Olivier Kissita, dont on avait brièvement parlé dans un précédent papier d’AFKL, fait partie de cette nouvelle génération de réalisateurs pleins d’idées et ultra-débrouillards qui envahissent la toile avec des moyens techniques très limités.
Déambulant sur l’asphalte avec une bande de potes, Olivier Kissita le réalisateur/acteur s’approprie avec toupet le décor urbain en le transformant en fête foraine pour grands enfants, et puise dans cette source d’inspiration incandescente qu’est la réalité pour donner du réalisme à sa caméra.
Ses premiers « releases » ont réussi à se faire une petite place dans l’immense vitrine du web, ou depuis le temps, le quatrième mur (celui du téléspectateur) a explosé en vol (le tsunami Bref n’y est pas pour rien). Jouant habilement (bien que le genre soit devenu mainstream) sur une promiscuité avec le spectateur et une désacralisation des personnages, en narrant la normalité de leur vie, le réal parvient à déclencher l’hilarité du public qui se reconnaît forcément dans les situations énoncées.
Armé d’un sécateur géant, il se plait à décortiquer les petites peurs inhérentes à l’espèce humaine avec une intimité insolente, découpant au passage les chaines de la bienséance et ses tabous.
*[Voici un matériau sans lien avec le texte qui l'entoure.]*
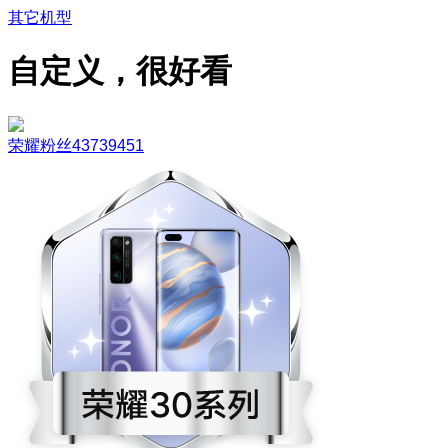
其它机型
自定义，很好看
荣耀粉丝43739451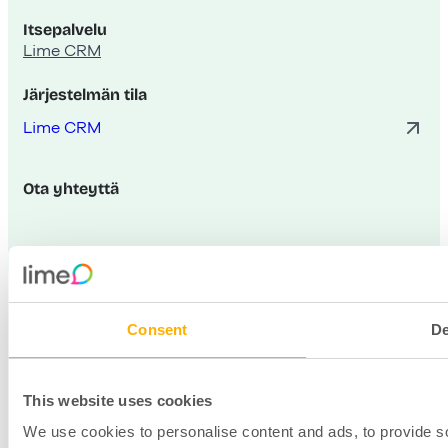
Itsepalvelu
Lime CRM
Järjestelmän tila
Lime CRM
Ota yhteyttä
FI
DA
DE
EN
NL
NO
Consent
De
Copyright Lime 2026 /
Privacy Policy
/
Ehdot ja
edellytykset
/
Cookie Policy
This website uses cookies
We use cookies to personalise content and ads, to provide so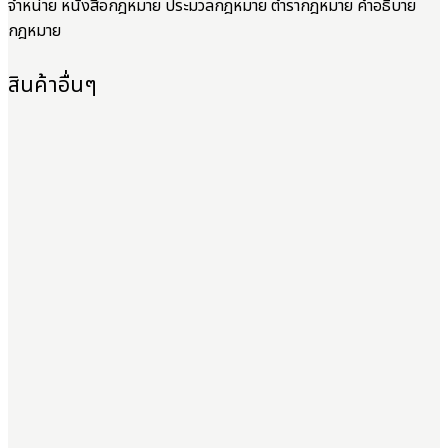
จำหน่าย หนังสือกฎหมาย ประมวลกฎหมาย ตำรากฎหมาย คำอธิบาย
กฎหมาย
สินค้าอื่นๆ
La série Nous en vrai est un parfait exemple d’amuse-bouche caustique :
Au-delà de la mise en scène-même, la patte du jeune réalisateur se distingue par l’audace et l’ingéniosité distillée dans les scénarios pour faire passer des messages autrement plus graves, comme le twist de ce lien suivant :
La vidéo suivante nous immerge dans deux visions fantasmées d’un monde tantôt dystopique, tantôt, utopique, avec un abrupt retour à la réalité revêtant la forme d’un spot de pub pro-RATP. Ce procédé vicieux nous interroge d’avantage sur les relations entre voyageurs des grandes villes.
Tournés comme des gros délires potaches que l’on se fait entre potes, on se laisse subtilement embarquer sur le navire sans pour autant piger les nombreuses private jokes disséminées deçà-delà. Mais ça c’était avant…
Un premier huis clos anxiogène. Le glas est sonné d’entrée. Puis c’est le récit d’une vie, d’une famille qui défile, et s’assemble dans le désordre par petits monceaux comme un puzzle bien ficelé. La péloche déroule et les mirettes sont visées à l’écran. Le court métrage 10 Years est un véritable jeu de piste émotionnel nous prenant incessamment par surprise, d’effroi, d’angoisse, de dégoût, d’aversion puis de soulagement.
Truffé de fausses-pistes, l’intrigue prend aux tripes, saisit les nerfs du spectateur pour mieux les entortiller, et mélange magistralement scènes introspectives et faits relatés au sein d’une bulle d’espace-temps qui s’étire et se compresse sans éclater.
Les différents tableaux à l’esthétique somptueuse, rendent encore plus insoutenables et poignantes les scènes à l’intensité exacerbée par les thématiques familiales, sentimentales et sociales qui ne sont en réalité que serfs au service d’un seul maitre: l’histoire. Une œuvre sérieuse pour des ambitions à la hauteur du talent de ce jeune réal.